ARCADIA, Calif. – Animal rights activists are calling for the governor to form a panel to investigate training and veterinary practices at California race tracks after another racehorse died at Santa Anita Park, the 23rd equine death at the facility since Dec. 26.
Arms Runner, a 5-year-old horse who won his last race at the park on Jan. 27, suffered a severe and ultimately fatal injury to his right front leg in Sunday’s Grade 3 San Simeon Stakes on turf, resulting in a two-horse spill.
The trailing horse, La Sardane, fell but was quickly on her feet, the Daily Racing Forum reported. The spill occurred just as the horses were about to re-enter the turf portion of the course that starts at the top of a hillside and has a crossover point on dirt.
“Arms Runner sustained a fatal injury during the San Simeon Stakes (Sunday),” Mike Willman, representing Santa Anita, said in a statement. “He was racing over the 6-furlong hillside turf course (Sunday) afternoon when at the dirt crossing, he fell and collided with another horse, La Sardane. La Sardane, was walked back to her barn under her own power with no reported injuries. Both jockeys, Martin Pedroza, who rode Arms Runner and Ruben Fuentes, who rode La Sardane, were examined by on-site medical experts and released from First Aid.
“While this incident happened during competition on a track that has been deemed by independent experts to be safe, we are working closely with the California Horse Racing Board to understand if there was anything additional that we could have done to prevent (Sunday’s) tragedy. (Sunday’s) incident speaks to the larger issue of catastrophic injuries in horse racing that The Stronach Group together with our industry stakeholders are working to solve throughout California and across the country.”
Arms Runner was trained by Peter Miller and owned by Rockingham Ranch. He had made $124,941 in 12 starts before Sunday.
People For the Ethical Treatment of Animals issued a statement following the horse death:
“Over the past two weeks, Thoroughbred owners and trainers and the California Horse Racing Board (CHRB) have argued about medications, whipping, and the public perception of horse racing. But they did not take every measure needed to protect the horses. Both horses (who went down) ran on the drug Lasix, which is known to cause dehydration and electrolyte loss,’ PETA Senior Vice President Kathy Guillermo said. ‘All drugs need to be banned entirely, and the known-safest racing surface — a synthetic track — must be used. Furthermore, PETA calls on Governor Newsom to urgently form an independent panel to investigate the training and veterinary practices in California racing, including the use of bisphosphonates and other medications that reportedly have been used indiscriminately. If the CHRB does not take every possible action to protect the horses, then racing should not be allowed to continue.”

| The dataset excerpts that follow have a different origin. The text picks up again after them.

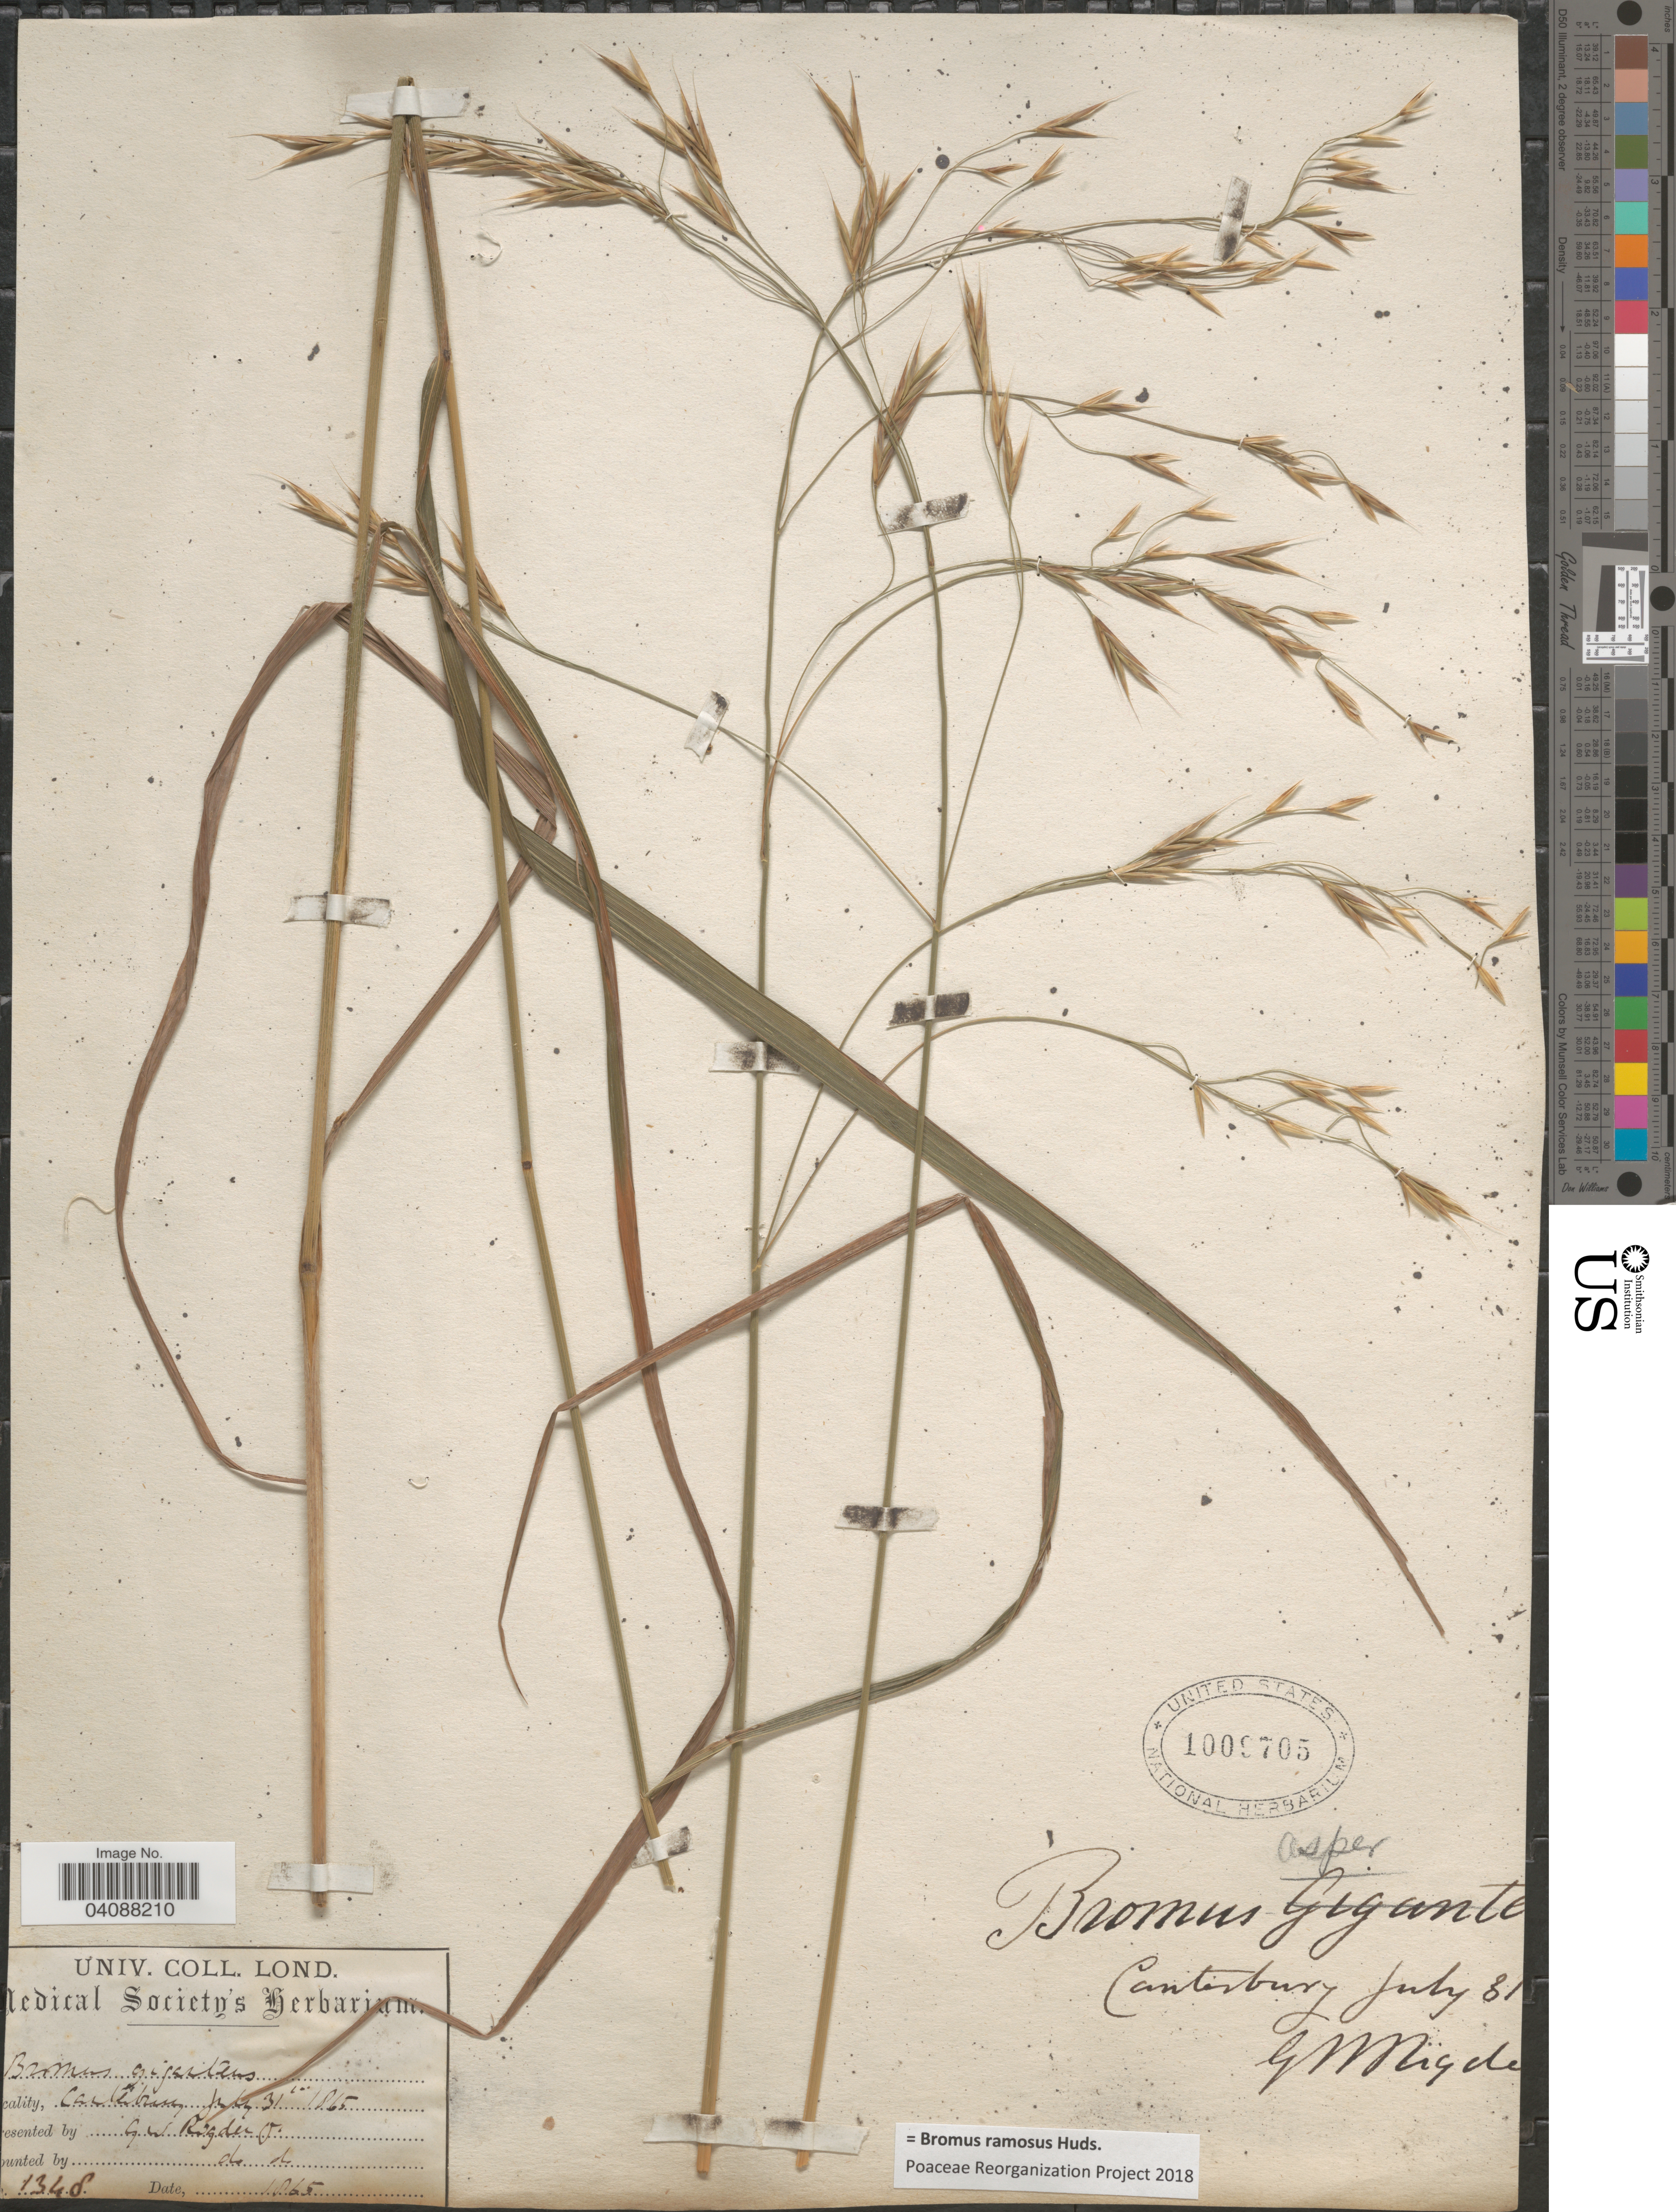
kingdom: Plantae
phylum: Tracheophyta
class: Liliopsida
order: Poales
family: Poaceae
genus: Bromus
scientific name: Bromus ramosus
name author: Huds.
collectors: G. Rigden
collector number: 1348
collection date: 1865-07-31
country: New Zealand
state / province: Canterbury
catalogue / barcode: US 1009705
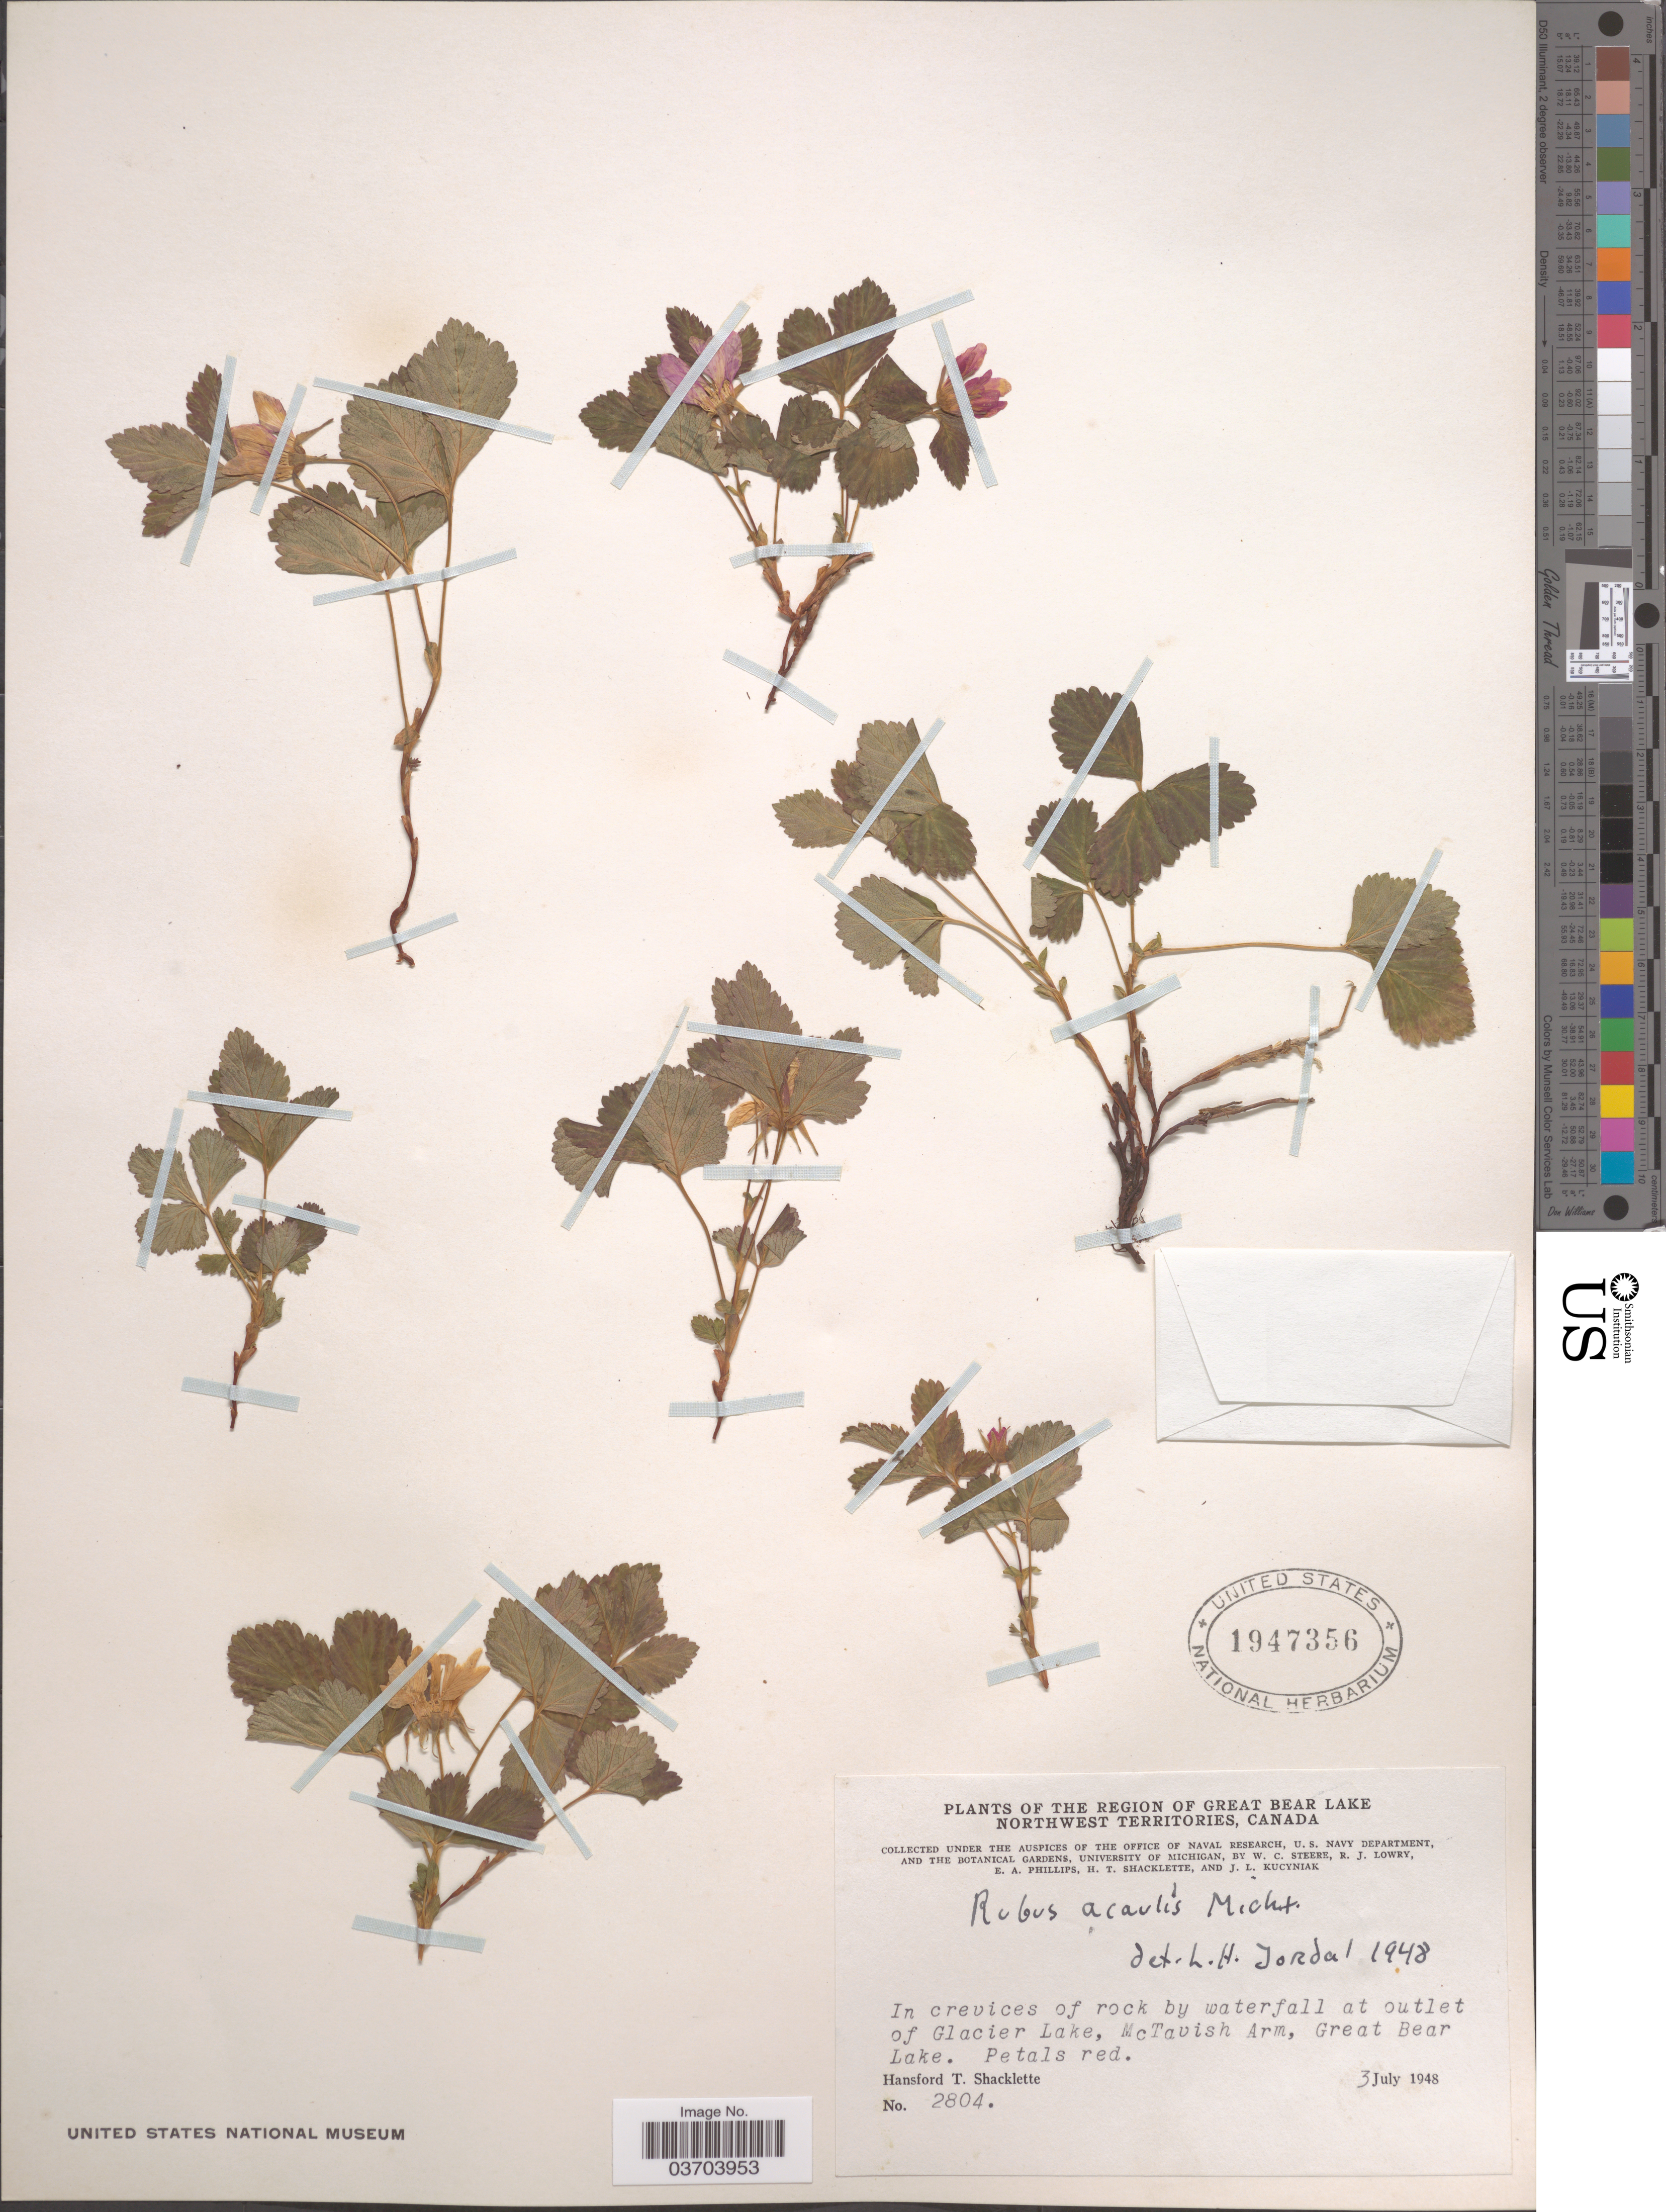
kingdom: Plantae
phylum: Tracheophyta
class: Magnoliopsida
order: Rosales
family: Rosaceae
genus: Rubus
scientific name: Rubus acaulis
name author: Michx.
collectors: W. C. Steere, R. Lowry, E. Phillips, H. Shacklette & J. Kucyniak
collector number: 2804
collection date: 1948-07-03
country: Canada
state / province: Northwest Territories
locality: The Region of Great Bear Lake. In crevices of rock by waterfall at outlet of Glacier Lake, McTavish Arm, Great Bear Lake.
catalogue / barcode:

Racing had just resumed Friday at the famed Arcadia track, one day after the California Horse Racing Board approved restrictions on certain medications administered to the animals. The track was closed for most of this month while officials inspected the track and formulated the new regulations.
The CHRB approved previously announced proposals to strictly limit the use of anti-inflammatory medications on horses. It also approved a much- discussed 50 percent reduction in the allowable amount of Lasix, a diuretic that helps prevent horses from hemorrhaging. Santa Anita officials had initially proposed a ban on Lasix, but struck a compromise with the Thoroughbred Owners of California and the California Thoroughbred Trainers calling for a 50 percent reduction in allowable dosage.
Santa Anita officials previously announced a series of other measures being implemented to help bolster safety of the horses, including:
— Complete transparency of all veterinary records;
— Trainers must apply for permission to work a horse (a timed, high- speed training exercise) at least 48 hours in advance;
— No therapeutic medications of treatments will be allowed without a qualified veterinary diagnosis from a state licensed veterinarian;
— Significant and strict out-of-competition testing;
— Increasing the time required for horses to be on-site prior to a race; and
— A substantial investment by The Stronach Group in diagnostic equipment to aid in the early detection of pre-existing conditions.
Those measures, however, did not prevent animal-advocacy groups from protesting the resumption of racing at Santa Anita, who point to the dangers they say are inherent in the sport.
Between December and February of the previous year, 10 horses died at Santa Anita, compared with eight in 2016-17 and 14 in 2015-16. The track averaged about 50 deaths per year from 2008-18, according to data from the CHRB.
The unusually large amount of rain that has fallen over the Southland this winter has been mentioned as a possible factor in explaining the surge in deaths.
Former track superintendent Dennis Moore and Mick Peterson of Racing Services Testing Lab were brought in to conduct a thorough analysis of the main track, and officials repeatedly said they found no problems.